◆ Data records ◆
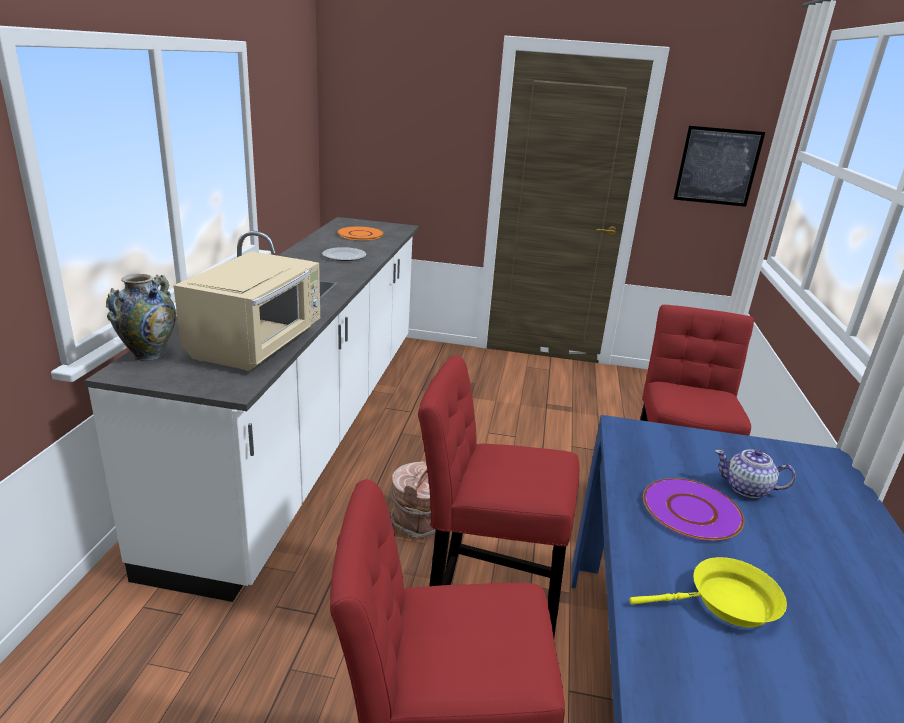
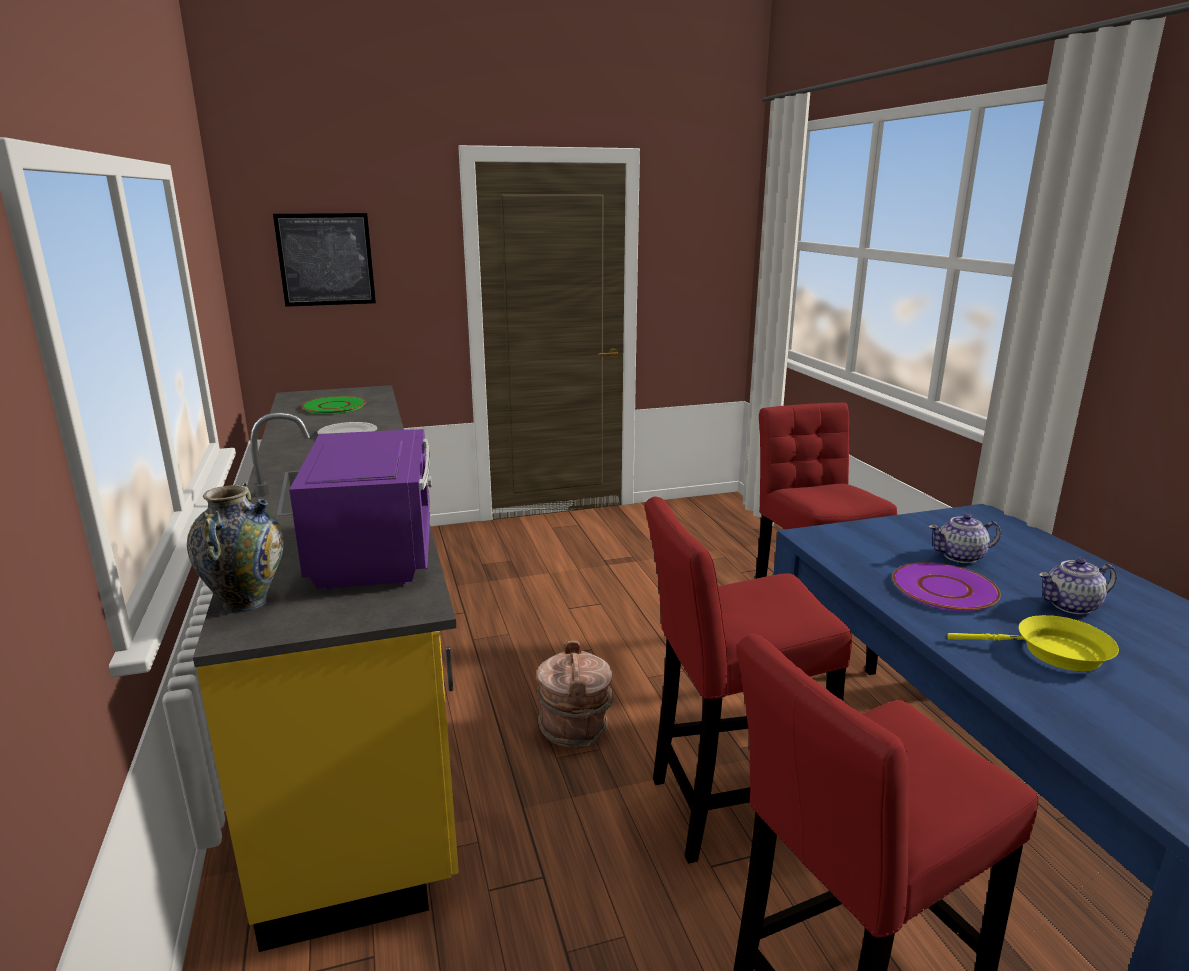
camera: 25 degrees left, 5 degrees down
(258, 344) = (377, 551): beige microwave -> purple microwave
(312, 429) = (358, 669): white counter -> yellow counter
(360, 234) = (334, 406): orange plate -> green plate
(717, 166) = (705, 268): picture -> picture (326, 259)
(726, 603) = (1053, 652): yellow frying pan -> yellow frying pan turned 45 degrees clockwise
(805, 570) = (1071, 606): none -> teapot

◆ Task prompt ◆
Starting at the line above that contains "(312, 429) = (358, 669): white", repeat each line exactly up to and including the line that contains "(726, 603) = (1053, 652): yellow", and stop there.

◆ Output ◆
(312, 429) = (358, 669): white counter -> yellow counter
(360, 234) = (334, 406): orange plate -> green plate
(717, 166) = (705, 268): picture -> picture (326, 259)
(726, 603) = (1053, 652): yellow frying pan -> yellow frying pan turned 45 degrees clockwise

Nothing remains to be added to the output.